Il est néanmoins intéressant de constater que les critiques américaines contre FATCA portent en fait sur
l’étendue de la réciprocité que les Etats-Unis devraient accorder au reste du monde, que les banques
de Floride et du Texas trouvent insupportable pour leur modèle d’affaires. Pourtant, la réciprocité
accordée par les Etats-Unis dans un Accord FATCA est déjà très limitée, puisqu’elle ne concerne que
les personnes physiques ou morales résidentes de l’autre Etat, sans analyse de l’ayant droit
économique, et seulement certains revenus de source américaine. En outre, le droit interne américain
ne prévoit à ce jour que la collecte d’informations sur certains revenus d’intérêts générés par des
comptes d’épargne au nom de personnes physiques. Les Etats-Unis sont donc très loin du standard
OCDE, et le Congrès ne semble pour l’instant pas du tout prêt à s’en rapprocher, même si l’IRS est
conscient du décalage entre ce que les Etats-Unis exigent du reste du monde et ce qu’ils lui offrent.

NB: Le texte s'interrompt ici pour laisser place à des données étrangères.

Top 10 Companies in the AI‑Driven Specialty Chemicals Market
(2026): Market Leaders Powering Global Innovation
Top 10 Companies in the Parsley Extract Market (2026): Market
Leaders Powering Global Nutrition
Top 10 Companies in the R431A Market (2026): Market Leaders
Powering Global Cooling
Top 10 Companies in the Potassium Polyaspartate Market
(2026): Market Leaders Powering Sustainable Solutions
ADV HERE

Dans ce contexte, la Suisse a relevé l’exception accordée aux Etats-Unis dans le préambule du
standard OCDE d’échange automatique (au point I.8), qui les dispense d’identifier les « controlling
persons » des entités situées dans des pays qui ne participeront pas à l’échange automatique, sous
prétexte que la menace de retenue à la source de 30% de FATCA les contraindra à participer. Cette
dispense ne peut qu’encourager les Etats-Unis à continuer de conclure des Accords FATCA plutôt que
des accords selon le standard OCDE. Cette exception met donc en lumière le fait que les Etats-Unis
deviennent un paradis fiscal pour tous les contribuables autres qu’américains. Avec leur système QI, qui
perdurera en parallèle à FATCA, les contribuables du monde entier pouvaient déjà investir aux EtatsUnis sans que cela soit révélé à leur pays de résidence ; avec FATCA les possibilités d’investissement
s’étendront au monde entier.
En Suisse, les travaux d’implémentation de FATCA continuent à un rythme effréné au sein des
banques. Les instructions et autres directives de l’IRS qui s’amoncellent ne simplifient en rien le contenu
de cette législation. A titre d’exemple, la « declaration of non US status » ne sera plus possible et les
formulaires W-8BEN devront être renouvelés tous les trois ans. D’un point de vue opérationnel, le suivi
de chaque changement de circonstances (indices d’américanité) sera très exigeant. Il faut espérer que
les interprétations discutées au sein de l’industrie et qui devraient être prochainement publiées par le
SFI pour accord allègeront quelque peu la charge de travail des banques.